All those talks one day bore fruit after we had left India for the Middle East. He disclosed to me that he accepted Christ as his Savior and the Catholic diocese had excommunicated him for his stand. He recognized that God had and has a profound call upon his life right from the time he was born. The only difference was that he was trying to live it out through the man made corporate but now he was in complete surrender to God. Today he is an independent bishop of a group of churches and planted a couple of schools and institutes in North India. He is a man sold out to the call of God upon his life.
Introduction: Samson was a man destined for greatness. As we will see in this message, before he was born Samson was chosen for a great mission by God.
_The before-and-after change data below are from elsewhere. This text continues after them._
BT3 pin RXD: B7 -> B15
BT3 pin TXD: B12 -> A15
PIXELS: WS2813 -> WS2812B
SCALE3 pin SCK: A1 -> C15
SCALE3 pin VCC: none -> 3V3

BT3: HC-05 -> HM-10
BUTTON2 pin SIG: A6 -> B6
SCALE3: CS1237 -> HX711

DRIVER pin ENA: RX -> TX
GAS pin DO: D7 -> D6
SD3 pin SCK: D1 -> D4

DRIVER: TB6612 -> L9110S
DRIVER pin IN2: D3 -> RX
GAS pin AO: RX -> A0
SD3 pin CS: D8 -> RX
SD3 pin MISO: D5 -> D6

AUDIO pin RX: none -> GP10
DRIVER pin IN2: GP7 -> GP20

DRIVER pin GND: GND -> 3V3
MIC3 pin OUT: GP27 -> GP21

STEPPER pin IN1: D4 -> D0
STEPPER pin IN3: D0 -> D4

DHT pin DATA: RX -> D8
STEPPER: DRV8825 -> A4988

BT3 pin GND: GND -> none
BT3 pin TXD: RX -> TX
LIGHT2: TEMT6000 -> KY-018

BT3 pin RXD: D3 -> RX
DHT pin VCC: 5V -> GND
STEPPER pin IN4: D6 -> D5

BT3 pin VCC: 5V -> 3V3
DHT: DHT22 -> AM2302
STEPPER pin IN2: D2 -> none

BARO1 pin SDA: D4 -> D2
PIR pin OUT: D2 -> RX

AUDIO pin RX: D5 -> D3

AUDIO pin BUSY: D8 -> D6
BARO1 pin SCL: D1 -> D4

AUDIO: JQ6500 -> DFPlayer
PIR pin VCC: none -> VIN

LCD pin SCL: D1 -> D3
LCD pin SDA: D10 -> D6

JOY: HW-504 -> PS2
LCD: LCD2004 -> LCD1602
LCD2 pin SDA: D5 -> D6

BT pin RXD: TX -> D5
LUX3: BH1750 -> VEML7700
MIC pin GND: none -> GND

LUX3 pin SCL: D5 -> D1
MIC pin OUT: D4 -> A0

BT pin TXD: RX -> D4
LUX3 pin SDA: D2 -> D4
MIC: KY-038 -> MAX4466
His life is marked by great victories and by even greater failures. He was a man used by the Holy Spirit, but utterly ruled by the flesh. Samson was the strongest man who ever lived, yet he was also the weakest. Samson was dedicated to God before his birth, but dedicated to himself until the day of his death. In the end, his weaknesses overcame all the strengths.
Samson’s life is a sad tale of the consequences of demanding your own way. Samson had a weakness for ungodly women. He pursued that weakness with reckless abandon, until God abandoned him to the way he chose to live his life. Though the Lord worked in his life, Samson was determined to pursue his sin and he reaped the consequences of the decisions he made in life.
We can learn much from this puzzling man. In Hebrews 11:32 Samson is mentioned as a man of faith. Yet his life clearly displays his unfaithfulness. Samson was undisciplined, undependable, un-predictable and did not have self-control. He is a good illustration of James 1:8, “A double minded man is unstable in all his ways.” In fact the Psalmist in chap. 119 does not have a liking for such people and advises to stay away from them. Samson is a good example of what a believer should NOT be. Yet, I fear that he represents many of us in our own walk with the Lord. As we follow the life of Samson through all the victories and failures that marked it, let the Lord speak to your heart. It may just be that you will see some weakness that dominates your life. It may be that you will see yourself reflected in the mirror of Samson’s life.
How does the call of God play out?
1. Determined much before birth (vs. 1-5)
Before Samson was born or even conceived God had a purpose for his life. An angel appeared to a Jewish woman from the tribe of Dan and told her that though she had been barren, she would conceive and bear a son. She was told that this child would be a Nazirite to God from birth. This referred to the Nazirite vow the Jews occasionally took to temporarily devote themselves completely to God. They were to demonstrate their devotion through abstaining from wine (no small thing in the Jewish culture) and not cutting their hair. This Nazirite vow was almost always a temporary state which might last a few weeks or months. In Samson's case, it was to be his rule of life for all his days. It was a permanent call.
When the Psalmist in chapter 139:13 says, “For You formed my inward parts; You covered me in my mother's womb” tells us that God knows us much before we were born. He has seen us being designed in our mother’s womb. He knows everything about us. He has even planned and thought good thoughts about us which are better than what we can even think about ourselves. The time when we did not have the ability to think for ourselves and about ourselves, He had already thought for us and about us. That is the God we have … one who has determined our calling much before we were born.
When God sees us before our birth, He sees us as His because we are being created in His image. Whatever is His, He wants to pour into us. His ways, His thoughts, His plans, His abundant blessings and His amazing love. This is what builds us to facilitate His call. When God does His part, do we respond by doing our part by choosing what He chose for us and positioning ourselves to facilitate that call which He has already put upon our lives much before we were born.